### [TASK ITEM A]
In the passage about Glennon Doyle Melton, who is she dating?

Glennon Doyle Melton's Gospel of Self-Fulfillment
Glennon Doyle Melton, the popular Momastery blogger, recently revealed that she is dating celebrity soccer player Abby Wambach. In her public Facebook declaration that she “is in love” and “really, deeply happy,” the author of two New York Times bestsellers has insisted that “the most revolutionary thing a woman can do is not explain herself.” Melton seeks no one’s permission to live “her truth” as bravely as she can. Indeed, Melton understands that her most sacred responsibility as a leader is to model what it means to be “so comfortable in your own being, your own skin, your own knowing—that you become more interested in your own joy and freedom and integrity than in what others think about you.”

### [INPUT FOR THIS TASK]
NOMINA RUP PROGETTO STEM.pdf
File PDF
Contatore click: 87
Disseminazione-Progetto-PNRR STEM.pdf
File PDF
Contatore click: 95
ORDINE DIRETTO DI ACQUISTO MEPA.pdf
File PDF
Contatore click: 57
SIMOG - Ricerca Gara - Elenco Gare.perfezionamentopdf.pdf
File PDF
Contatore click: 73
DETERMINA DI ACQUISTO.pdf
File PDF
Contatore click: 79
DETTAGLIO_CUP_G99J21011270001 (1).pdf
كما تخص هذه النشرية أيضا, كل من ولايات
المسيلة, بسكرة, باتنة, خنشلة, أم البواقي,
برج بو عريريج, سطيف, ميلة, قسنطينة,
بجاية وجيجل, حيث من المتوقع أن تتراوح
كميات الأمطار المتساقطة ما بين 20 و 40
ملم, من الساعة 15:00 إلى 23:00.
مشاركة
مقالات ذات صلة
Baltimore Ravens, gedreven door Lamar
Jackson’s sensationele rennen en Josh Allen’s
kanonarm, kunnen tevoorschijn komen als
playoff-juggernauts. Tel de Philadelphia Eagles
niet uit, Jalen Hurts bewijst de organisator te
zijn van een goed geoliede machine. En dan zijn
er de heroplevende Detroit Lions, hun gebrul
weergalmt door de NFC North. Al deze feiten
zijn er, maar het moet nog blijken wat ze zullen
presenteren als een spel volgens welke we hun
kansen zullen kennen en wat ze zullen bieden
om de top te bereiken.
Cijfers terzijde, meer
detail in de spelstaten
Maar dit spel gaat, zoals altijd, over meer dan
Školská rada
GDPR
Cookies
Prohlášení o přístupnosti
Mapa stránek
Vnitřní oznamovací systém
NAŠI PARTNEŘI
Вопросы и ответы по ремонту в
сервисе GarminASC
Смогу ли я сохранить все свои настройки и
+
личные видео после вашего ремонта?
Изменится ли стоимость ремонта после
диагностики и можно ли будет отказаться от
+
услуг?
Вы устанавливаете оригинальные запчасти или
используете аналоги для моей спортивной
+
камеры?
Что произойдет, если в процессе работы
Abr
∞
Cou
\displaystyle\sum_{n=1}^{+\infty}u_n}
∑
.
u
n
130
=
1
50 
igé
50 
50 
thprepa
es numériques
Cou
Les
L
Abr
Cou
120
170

### [TASK ITEM B]
How many lines of the listing above contain the string "zullen"? Reply with the number alone.

### [EXPECTED OUTPUT A]
She is dating celebrity soccer player Abby Wambach.

### [EXPECTED OUTPUT B]
2